Determine how many lines in the entries below include the word "round", and reply with that number alone.

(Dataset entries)
========================

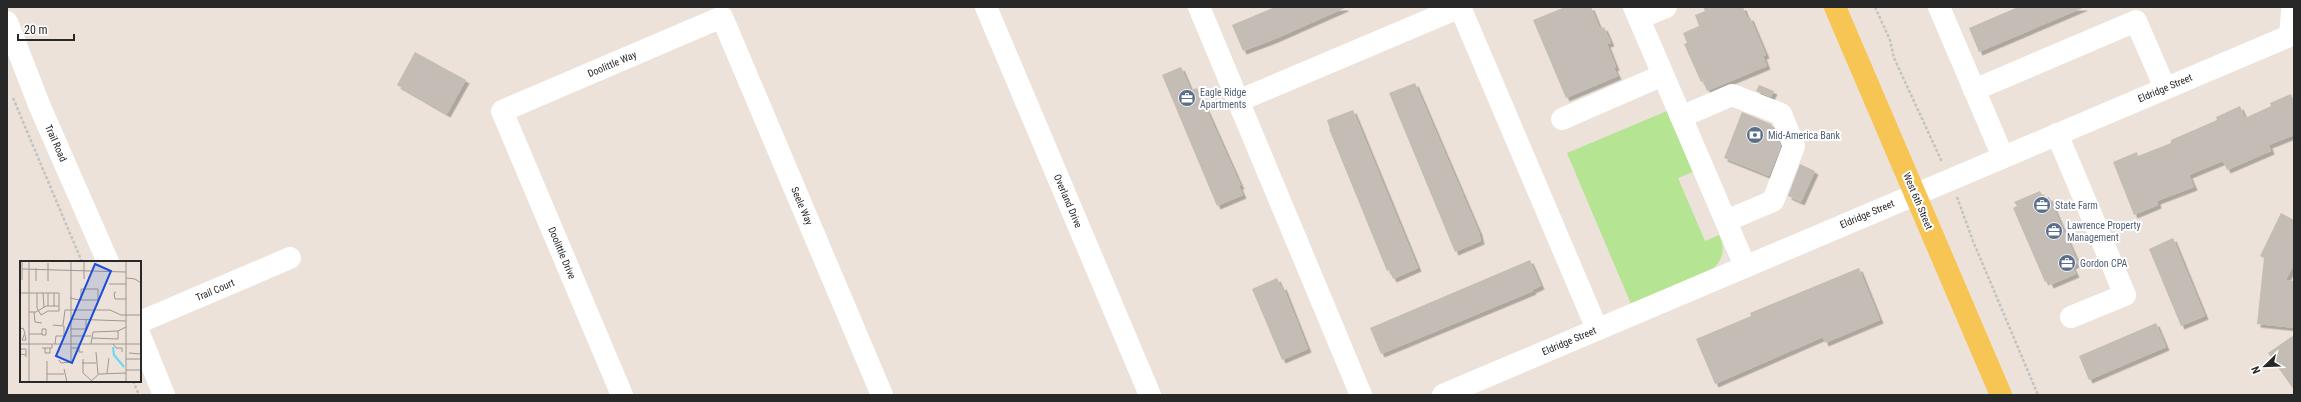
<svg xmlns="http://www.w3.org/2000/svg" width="2301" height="402" font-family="'Roboto Condensed',sans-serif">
  <defs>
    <filter id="shadow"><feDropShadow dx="3.5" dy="3.5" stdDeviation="0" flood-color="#0004"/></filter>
  </defs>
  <rect width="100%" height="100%" fill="#ece2d9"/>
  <!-- green -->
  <path fill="#b5e593" d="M1667,111L1693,172L1678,178L1705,241L1719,235C1725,248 1724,257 1714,268L1631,304L1567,153Z"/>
  <!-- building -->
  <g fill="#c3bdb5" filter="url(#shadow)">
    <path d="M1275,7H1345V8L1275,39L1243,51L1232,25Z"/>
    <path d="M1565,7H1591L1600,29L1604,27L1611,43L1607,44L1616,67L1614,68L1618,76L1566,98L1533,20Z"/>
    <path d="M1703,7H1743L1747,18L1750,17L1766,55L1763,56L1767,66L1707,91L1703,81L1701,82L1684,44L1687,43L1683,33L1699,26L1695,15L1705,11Z"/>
    <path d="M2018,7H2085L1979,52L1969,28Z"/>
    <path d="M415,52L466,80L447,114L397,85Z"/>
    <path d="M1181,67L1191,90L1197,88L1241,186H1239L1243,195L1217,206L1162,75Z"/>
    <path d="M1415,83L1479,232L1481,241L1455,252L1389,93Z"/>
    <path d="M1759,85L1774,91L1771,97L1756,91Z"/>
    <path d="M2291,94L2294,102V135L2269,145L2271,151L2227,170L2223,161L2189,175L2194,187L2157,201L2158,205L2134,215L2113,162L2137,152L2138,156L2171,143V140L2217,120L2216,117L2240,106L2245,118L2271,106L2270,103Z"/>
    <path d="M1353,110L1418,268L1393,279L1389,270L1387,271L1329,129H1330L1327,120Z"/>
    <path d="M1742,112L1771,124L1781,146L1769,176L1724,158Z"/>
    <path d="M1800,164L1815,171L1801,202L1788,196Z"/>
    <path d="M2040,191L2044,199L2049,197L2078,263L2072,266L2076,274L2050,285L2048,280L2045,282L2013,208L2017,206L2014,202Z"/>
    <path d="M2281,213L2294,220V264L2286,280L2294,281V328L2257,324L2264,258L2260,256Z"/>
    <path d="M2173,238L2205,316L2181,326L2149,249Z"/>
    <path d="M1530,260L1541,286L1532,290L1533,291L1381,354L1370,328Z"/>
    <path d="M1859,268L1880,320L1825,343L1823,337L1715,384L1696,339L1751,316L1750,313Z"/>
    <path d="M1277,278L1281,287L1283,286L1308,349L1282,360L1252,289Z"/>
    <path d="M2156,323L2166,347L2089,380L2079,356Z"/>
    <path d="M2294,335V390L2268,353Z"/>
  </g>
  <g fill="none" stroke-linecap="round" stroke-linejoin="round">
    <!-- path -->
    <g stroke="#c3c3c3" stroke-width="2.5" stroke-dasharray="3 2" stroke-linecap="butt">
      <path d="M1875,7L1890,40L1894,58L1942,162"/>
      <path d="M13,98L82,262"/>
      <path d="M1957,197L1973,241L2038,395"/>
      <path d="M133,381L139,395"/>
    </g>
    <!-- minor -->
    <g stroke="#fff" stroke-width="22">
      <path d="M986,7L1150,395"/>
      <path d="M1199,7L1361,395"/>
      <path d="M1634,7L1745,266"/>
      <path d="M1939,7L2003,157"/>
      <path d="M1639,18L1666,7"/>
      <path d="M7,22L40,107L108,262"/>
      <path d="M2290,35L2292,12"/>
      <path d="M1974,90L2136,21L2165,88"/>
      <path d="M1238,101L1460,7L1597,329"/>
      <path d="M1681,117L1732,95L1781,114L1794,146L1773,201L1726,221"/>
      <path d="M1562,119L1663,75"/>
      <path d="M2057,134L2125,295L2071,317"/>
      <path d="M140,322L290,258"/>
      <path d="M140,336L164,395"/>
      <path d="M622,395L502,111L722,17L882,395"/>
      <path d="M1443,395L2294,34"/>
    </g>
    <!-- major -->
    <path stroke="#f6c553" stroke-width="22" d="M1835,7L2001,395"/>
  </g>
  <!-- icons -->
  <defs>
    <g id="office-disc" transform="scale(0.9)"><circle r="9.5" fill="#5c6f8a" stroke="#fff"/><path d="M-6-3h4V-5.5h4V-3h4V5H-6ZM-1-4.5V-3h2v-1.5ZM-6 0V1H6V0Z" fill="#fff"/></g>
    <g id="bank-disc" transform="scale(0.9)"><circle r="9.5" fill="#5c6f8a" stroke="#fff"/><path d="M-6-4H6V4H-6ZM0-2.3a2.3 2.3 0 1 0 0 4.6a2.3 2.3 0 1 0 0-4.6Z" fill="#fff"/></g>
  </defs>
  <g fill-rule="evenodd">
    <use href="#office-disc" x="1187" y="98"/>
    <use href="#bank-disc" x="1755" y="135"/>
    <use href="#office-disc" x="2042" y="205"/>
    <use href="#office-disc" x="2054" y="231"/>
    <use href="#office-disc" x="2067" y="263"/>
  </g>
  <g text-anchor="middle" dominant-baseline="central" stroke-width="4" stroke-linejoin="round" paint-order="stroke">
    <!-- street labels -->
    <g font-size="10" fill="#282828" stroke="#fff">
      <text transform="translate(612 64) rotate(-23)">Doolittle Way</text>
      <text transform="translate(2165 88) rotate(-23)">Eldridge Street</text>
      <text transform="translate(56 143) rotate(66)">Trail Road</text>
      <text transform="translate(1068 201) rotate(67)">Overland Drive</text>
      <text transform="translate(1918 201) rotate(67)">West 6th Street</text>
      <text transform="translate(802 206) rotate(67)">Seele Way</text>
      <text transform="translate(1867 214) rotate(-23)">Eldridge Street</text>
      <text transform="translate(562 253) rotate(67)">Doolittle Drive</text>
      <text transform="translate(215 290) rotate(-23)">Trail Court</text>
      <text transform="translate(1569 341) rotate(-23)">Eldridge Street</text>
    </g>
    <!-- service labels -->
    <g font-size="10" fill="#4e5e75" stroke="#fff" text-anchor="start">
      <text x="1200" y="92">Eagle Ridge<tspan x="1200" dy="12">Apartments</tspan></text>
      <text x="1768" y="135">Mid-America Bank</text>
      <text x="2055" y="205">State Farm</text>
      <text x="2067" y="225">Lawrence Property<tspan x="2067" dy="12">Management</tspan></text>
      <text x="2080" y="263">Gordon CPA</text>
    </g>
  </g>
  <!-- overview -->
  <g transform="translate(20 261)">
    <rect width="121" height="121" fill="#ece2d9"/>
    <path fill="none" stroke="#66d8f4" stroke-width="2" d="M93,86L94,94L104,106"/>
    <path fill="none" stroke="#9e9892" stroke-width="1" d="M2,0V19M9,0V121M51,0V101M64,0V18M106,0V121M28,2V20M16,7V20M2,8L106,11M106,17L115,18L121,22M89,23H106M96,31L94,32L95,38H106M0,32H39V50H28L21,54L17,47V32M23,32L24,46M28,32V45M50,37L59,39H78V28H61V39M34,45V32M9,51H16L26,45H39M14,51L15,61L22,62M51,58L106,60M33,64L44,65V75H36L35,83M43,64L45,49H90L101,54H121M0,68L3,67L5,72L2,79H6L5,74M22,68H26V74H22ZM51,68H66V58M9,73H22M51,75H71M72,77L98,78V70M0,83H121M71,83L73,71L98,70L106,66M93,83L96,87H102V91M1,87L0,93L6,94M22,87H32V83M25,87V92H30V87M51,87H59V91H63M0,88H6V96M76,91L78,113M109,92L121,93M63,98V112L73,121M106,98H121M39,99L41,102L51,101M62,102H76M44,108L47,121M106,109H121M87,112L89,97M27,113H44M27,121V100M70,121L79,113L106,112"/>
    <path fill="#1d4ed8" fill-opacity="0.15" stroke="#1d4ed8" stroke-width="2" d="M75,3L91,10L52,102L36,95Z"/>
    <rect width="121" height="121" fill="none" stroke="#282828" stroke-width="2"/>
  </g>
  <!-- border -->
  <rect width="2301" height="402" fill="none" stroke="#282828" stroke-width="16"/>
  <!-- north arrow -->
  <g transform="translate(2265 366) rotate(247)" stroke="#ffffff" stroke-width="3" paint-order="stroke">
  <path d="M0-3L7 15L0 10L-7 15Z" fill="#282828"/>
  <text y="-6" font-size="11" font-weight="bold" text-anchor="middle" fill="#282828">N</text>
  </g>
  <!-- scale -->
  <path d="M18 34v6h56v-6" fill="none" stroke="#282828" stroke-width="2"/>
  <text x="24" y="34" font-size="12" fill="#282828" stroke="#ffffff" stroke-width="3" paint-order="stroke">20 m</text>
</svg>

========================

## THE ANSWER
2